You use a lot of Biblical research and facts in your book. Is there really Biblical evidence for extraterrestrial life?

The Bible is silent on ET life, and I don't claim in The Facade that it offers any evidence for ET life. That said, it does not rule out the idea. There is nothing in Scripture that forbids an intelligent extraterrestrial, as the Bible is a human-centered text, since humans are God's imagers on this planet we call Earth. That focus often raises a big "what if" -- namely, if there are ETs out there, would their existence mean Jesus had to incarnate on their planet and die for them? I think such questions are misguided, since the Bible is clear that the work of Christ was for human sin; humans are the explicit focus. According to Colossians 1, the effect of the atonement is universal in that it accomplishes redemption for all creation in some way. ET may therefore be peripheral to the work of Christ (like the animal kingdom, or intelligent non-human spiritual beings like angels) in terms of its focus. ETs might benefit from the atonement in the sense that the created order will be transformed into its intended ideal, but we just aren't told, since that whole issue is way out of the scope of the Bible. For some reason, many Christians assume that ET can't exist since the Bible doesn't mention them. That's a flawed way of thinking, as the Bible doesn't mention several of the known planets, electricity, microwaves, blood cells, etc. The Bible never presents itself as the repository of all things that exist and are real. Some Christians have managed to make the Bible what it isn't in that regard.

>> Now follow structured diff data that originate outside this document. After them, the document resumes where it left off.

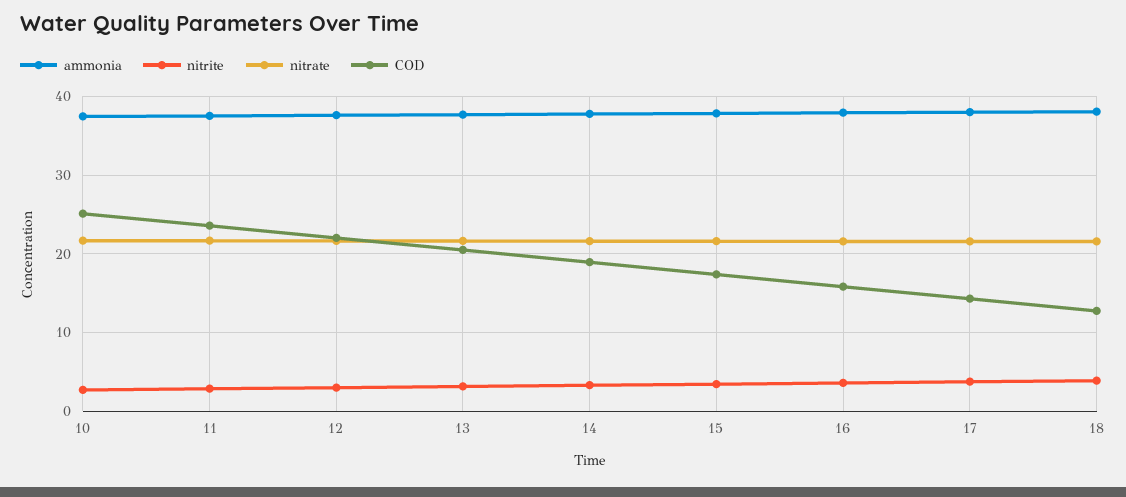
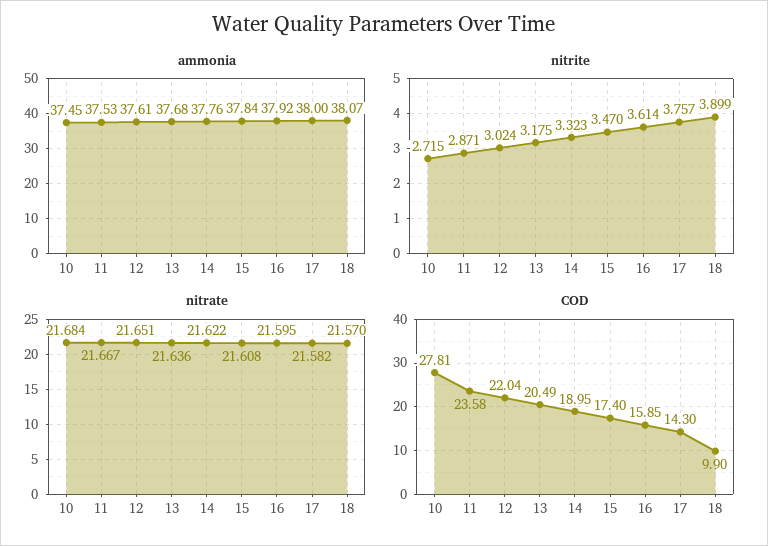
  {
    "ammonia": {
      "10": 37.45,
      "11": 37.53,
      "12": 37.61,
      "13": 37.68,
      "14": 37.76,
      "15": 37.84,
      "16": 37.92,
      "17": 38,
      "18": 38.07
    },
    "nitrite": {
      "10": 2.715,
      "11": 2.871,
      "12": 3.024,
      "13": 3.175,
      "14": 3.323,
      "15": 3.47,
      "16": 3.614,
      "17": 3.757,
      "18": 3.899
    },
    "nitrate": {
      "10": 21.684,
      "11": 21.667,
      "12": 21.651,
      "13": 21.636,
      "14": 21.622,
      "15": 21.608,
      "16": 21.595,
      "17": 21.582,
      "18": 21.57
    },
    "COD": {
-     "10": 25,
+     "10": 27.81,
      "11": 23.58,
      "12": 22.04,
      "13": 20.49,
      "14": 18.95,
      "15": 17.4,
      "16": 15.85,
      "17": 14.3,
-     "18": 13
+     "18": 9.9
    }
  }

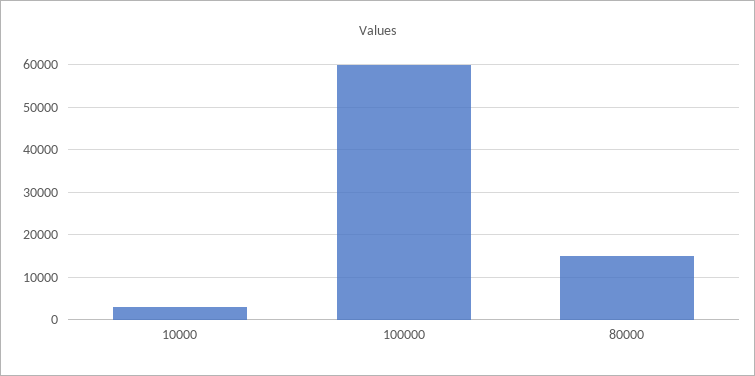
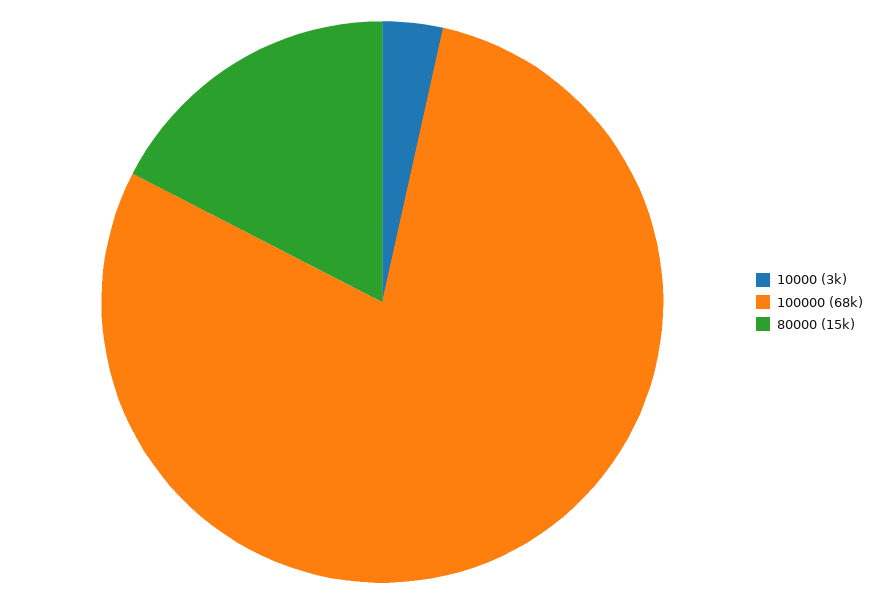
  {
    "10000": 3000,
-   "100000": 60000,
+   "100000": 68000,
    "80000": 15000
  }

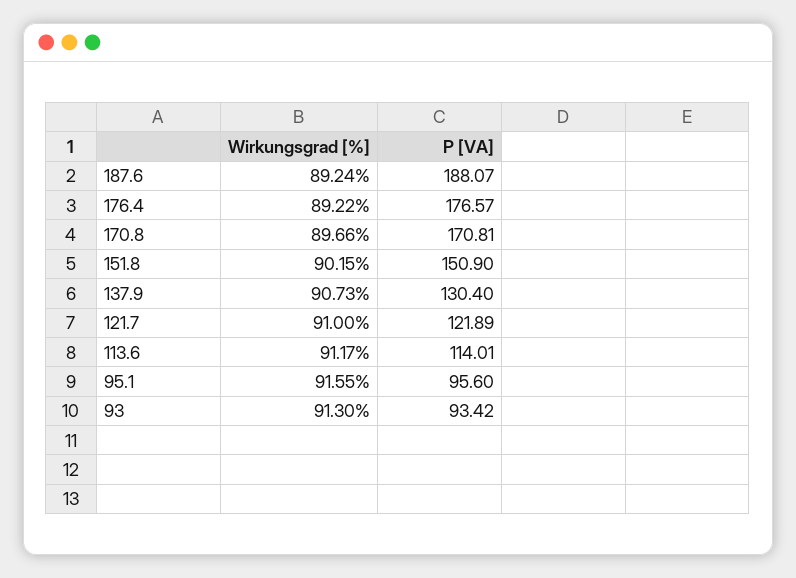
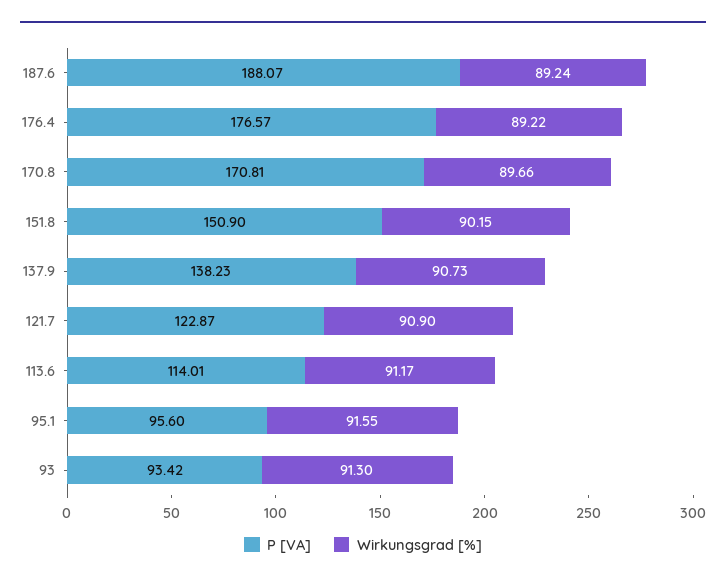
  {
    "Wirkungsgrad [%]": {
      "187.6": 89.24,
      "176.4": 89.22,
      "170.8": 89.66,
      "151.8": 90.15,
      "137.9": 90.73,
-     "121.7": 91,
+     "121.7": 90.9,
      "113.6": 91.17,
      "95.1": 91.55,
      "93": 91.3
    },
    "P [VA]": {
      "187.6": 188.07,
      "176.4": 176.57,
      "170.8": 170.81,
      "151.8": 150.9,
-     "137.9": 130.4,
+     "137.9": 138.23,
-     "121.7": 121.89,
+     "121.7": 122.87,
      "113.6": 114.01,
      "95.1": 95.6,
      "93": 93.42
    }
  }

The Facade explores the biblical foundations for extraterrestrial life. Did this idea come from a curiosity about aliens or inconsistencies you found in your biblical studies?

I wouldn't exactly say my goal was to lay out the biblical foundations for ET life -- it was only to demonstrate that the Bible could accommodate such a reality. As a Christian who has had a longstanding interest in the subject, I was surprised to find that the history of Christian thinking on this subject (through the centuries referred to as the question of "other worlds") has been overwhelmingly positive in its perspective. It's only been the relatively recent linking of Darwinism to the subject of the possibility of ET life that has turned the believing Church against the idea.

What was the most surprising thing you discovered during your research?

How much de-classified government documentation exists regarding the UFO problem. Now, years after the initial release of The Facade, that documentation has increased, as the governments of France, Brazil, and the UK have released their UFO documents. Despite U.S. refusal to go that far, the documents from the U.S. government that have been de-classified is still surprisingly rich.

After writing The Façade, did you find yourself believing in extraterrestrial life?

My views on the subject didn't change. I have no theological problem with a potential ET reality, but to date I don't see any hard evidence for extraterrestrial life. That may come, naturally, and if it does I won't be disturbed by it at all. Many Christians would be, however, which is part of the reason I wrote The Facade. Supporters of the ET life idea really have only statistical probabilities to offer, but that approach -- namely the famous Drake Equation -- is pretty flimsy, since every element of that equation is contrived.

You are currently working on the sequel, The Portent. What can your readers expect in this book? What will surprise them?

I have to be cryptic here. There are several twists coming relating to several characters from The Facade who appear in the sequel. I'm confident none of them will be expected.